14 C’est aussi une question développée par l’ONU.

3.1.5 La réadaptation entraîne aussi des devoirs

35. Dans les développements de théorie générale15, nous avons vu que la réadaptation associait des prestations à des devoirs, les personnes protégées devant participer activement à leur réinsertion. Cette dimension est-elle envisagée par l’OIT ? 36. La Convention OIT N° 102 concernant la norme minimum de la sécurité sociale, ratifiée partiellement par la Suisse16, contient un art. 69, lettre g, dont la teneur est la suivante :

« Une prestation à laquelle une personne protégée aurait eu droit en application de l’une quelconque des Parties II à X de la présente convention, peut être suspendue, dans une mesure qui peut être prescrite :

(…) g) dans les cas appropriés, lorsque l’intéressé néglige d’utiliser les services médicaux, ou les services de réadaptation qui sont à sa disposition ou n’observe pas les règles prescrites pour la vérification de l’existence de l’éventualité ou pour la conduite des bénéficiaires de prestations ».
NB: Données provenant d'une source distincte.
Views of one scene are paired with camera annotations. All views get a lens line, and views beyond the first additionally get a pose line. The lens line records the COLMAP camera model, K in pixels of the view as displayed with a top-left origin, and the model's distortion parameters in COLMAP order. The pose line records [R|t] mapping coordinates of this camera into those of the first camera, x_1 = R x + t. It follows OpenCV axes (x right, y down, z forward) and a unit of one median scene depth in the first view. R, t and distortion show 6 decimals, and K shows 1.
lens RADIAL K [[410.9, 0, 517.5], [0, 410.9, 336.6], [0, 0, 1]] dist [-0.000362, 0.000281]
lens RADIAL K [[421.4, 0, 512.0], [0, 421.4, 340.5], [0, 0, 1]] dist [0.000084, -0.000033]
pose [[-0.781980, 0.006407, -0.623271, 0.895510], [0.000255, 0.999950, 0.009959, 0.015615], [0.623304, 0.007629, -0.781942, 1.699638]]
37. La Convention OIT N°128 concernant les prestations d’invalidité, de vieillesse et de survivants, ratifiée par la Suisse17, contient à son art. 32 lettre f, une disposition analogue, avec l’adjonction de « sans raison valable » après « l’intéressé néglige ».
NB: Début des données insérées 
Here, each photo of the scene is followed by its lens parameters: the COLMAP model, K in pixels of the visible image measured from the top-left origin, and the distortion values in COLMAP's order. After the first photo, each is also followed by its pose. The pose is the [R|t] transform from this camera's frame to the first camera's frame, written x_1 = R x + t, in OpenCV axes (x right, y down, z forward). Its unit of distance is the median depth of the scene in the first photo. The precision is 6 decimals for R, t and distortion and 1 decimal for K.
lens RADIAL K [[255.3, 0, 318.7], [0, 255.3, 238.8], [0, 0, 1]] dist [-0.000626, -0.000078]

38. Dans les deux instruments, le terme « prescrit » signifie déterminé par ou en vertu de la législation nationale. Il appartient donc aux Etats de définir la suspension de la prestation (importance, durée).

39. Ainsi, les Conventions OIT N° 102 et 128 contiennent une règle, à concrétiser par les Etats, relative au devoir des intéressés de participer activement à leur réadaptation. Mais l’on ne peut pas dire que l’OIT insiste sur ce devoir, la norme étant très générale (c’est plutôt une autorisation). Et les instruments spécifiques à la réadaptation - la Recommandation OIT N° 99, la Convention OIT N° 159 et sa Recommandation OIT N° 16818- n’abordent pas la question.

40. L’Organisation internationale du Travail œuvre ainsi, depuis plus de cinquante ans, en faveur de la réadaptation professionnelle des personnes vivant avec une invalidité. Alors que la position traditionnelle des législateurs nationaux était axée sur la garantie d’un revenu social de remplacement (pensions ou rentes), l’OIT - tout en gardant bien sûr cette fonction primordiale de garantie de revenu19 - a incité lesdits législateurs à la compléter par la réadaptation.

15 Voir ci-dessus les Nos 20 sv.

16 RS 0.831.102. – La ratification porte sur cinq branches (sur neuf), dont l’invalidité.

17 RS 0.831.105.

18 Voir ci-dessus le N° 30.

19 Cette fonction n’est pas abordée, elle sort du cadre de cette étude.